*WORK REQUEST*: In the interview transcript, what is the name of the in-house LV support device that Boston Scientific plans to test in a trial?

*TEXT SHOWN*:
★ ★ ★ ★ ★ ★ ★

Right. Yeah, you've heard that before.

Lauren Tengler
VP of Investor Relations, Boston Scientific

I've heard that. Very good. Janar, thank you so much for joining us. I don't feel like you have had as much sunshine on the Boston Scientific platform yet.

Janar Sathananthan
CMO, Boston Scientific

Okay. No problem.

Lauren Tengler
VP of Investor Relations, Boston Scientific

It's okay. I think maybe if you could share with us the products which are under your umbrella because I think those are some of the ones that are really the drivers that came out of the analyst meeting.

Janar Sathananthan
CMO, Boston Scientific

Yeah. I mean, I think if you look at how we view interventional cardiology at Boston Scientific, we basically try and cover every product that an interventional cardiologist may have some involvement with. We share some of that leadership with the Watchman franchise as well. The things that we obviously cover that have been core to us for several decades is coronary therapies. Within that, we're very excited about intravascular lithotripsy that is currently enrolling in a trial at the moment with a Seismic device. Of course, everyone's aware that we recently acquired an RDN device, renal denervation. That also falls under our purview as well. We're also in the process of getting soon to start a trial next year using an LV support device, which is an in-house developed product called Vitalist, which is a pump.

We essentially cover the broad spectrum of what an interventional cardiologist does, which, as you know, if you give us a wire and a balloon, we'll take it anywhere.

Lauren Tengler
VP of Investor Relations, Boston Scientific

I like that approach. Let's start first with the Seismic device for IVL. Can you remind us of how you think about that clinical trial, the market opportunity, and being a disruptor in that space?

Janar Sathananthan
CMO, Boston Scientific

Yeah. Maybe I'll start with the market opportunity first because that's how we've approached the device and the product and where we see IVL fitting in. When we met at investor day, we talked about where we view IVL. We have been very, very maniacal, and Joe talked about surrounding the EP with an ecosystem. It's no different for us in interventional cardiology. In coronary therapies, interventionalists want a toolbox. They want a lot of different tools, imaging, different options to treat. Prep of the lesion is very key to that. We structure our portfolio and our investments and how we educate with a moniker of see, prep and treat. Within the prep box, we focus IVL as being one of the three tools that we will have, hopefully, for calcium, which is cutting balloon, rotational atherectomy, and IVL.

Seismic is a tool that we're very familiar with. It's a product that was developed internally at Boston Scientific, and it's a reflection of our investment and innovation in that space. The catheter has some unique features in that it's got two sets of emitters at either side of a balloon. There are four emitters at each of those points. It allows circumferential delivery of energy. The energy is delivered using laser. Think of it a little bit like an earthquake. It creates a little explosion in the balloon, and the waves are what go out and crack that calcium. The reason that's so important is that if you look at our practice and therapy in the cath lab that's changed, our patients are getting more and more complex.

★ ★ ★ ★ ★ ★ ★

(Collected data)
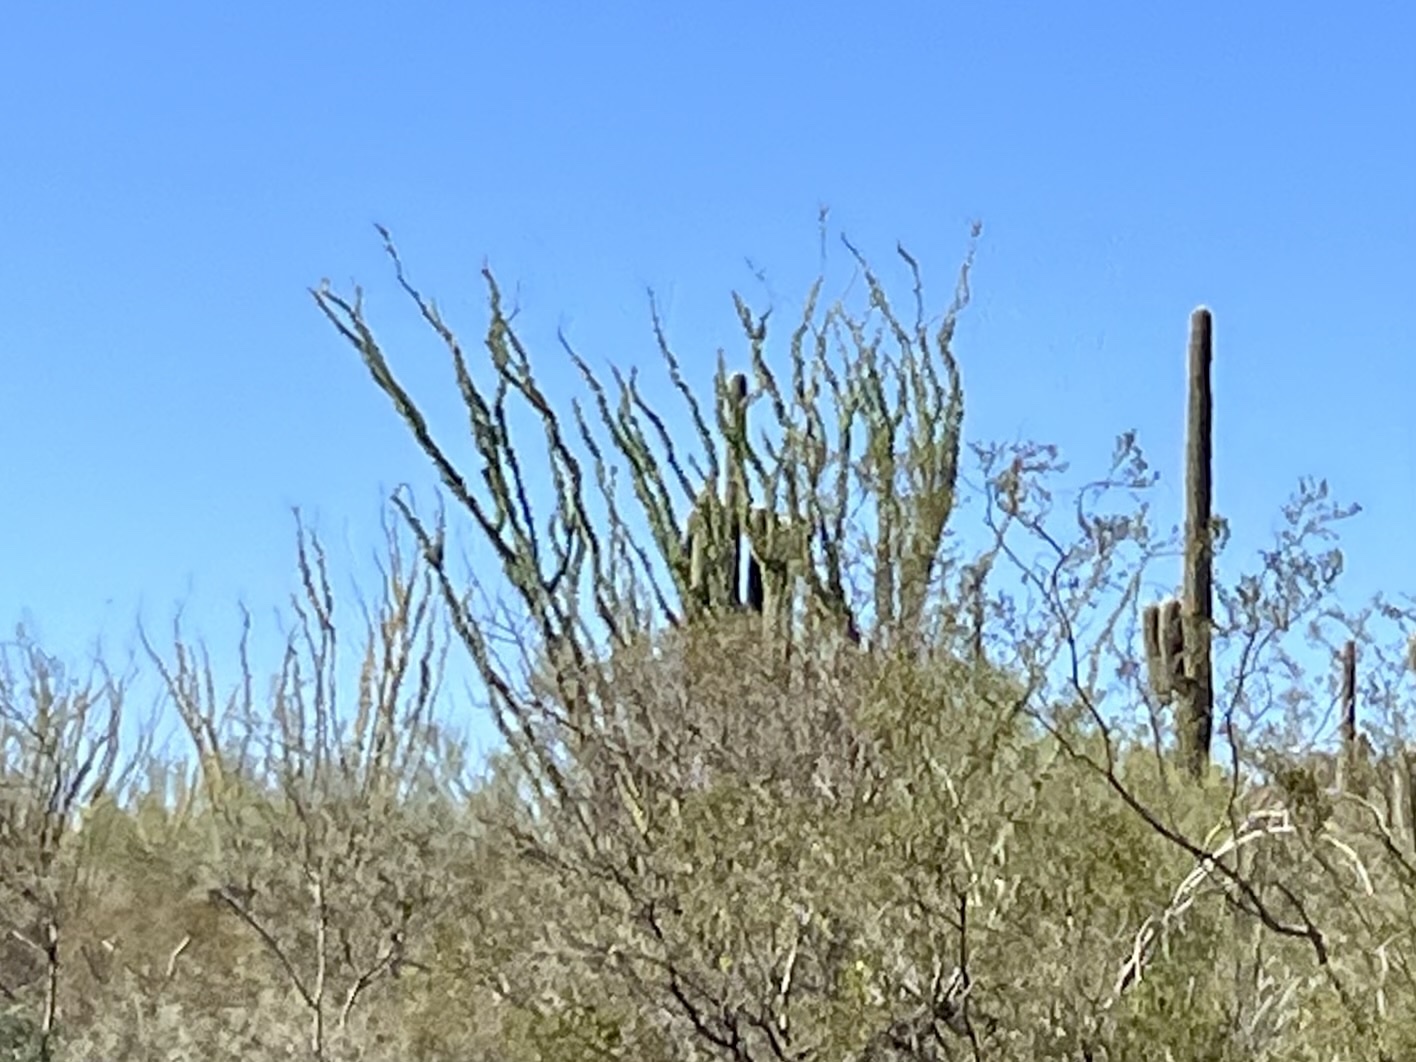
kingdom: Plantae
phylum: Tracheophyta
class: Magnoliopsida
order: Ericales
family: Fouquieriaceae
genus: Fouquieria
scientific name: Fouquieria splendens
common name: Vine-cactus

★ ★ ★ ★ ★ ★ ★

*SOLUTION TO THIS TASK*: Vitalist, a pump.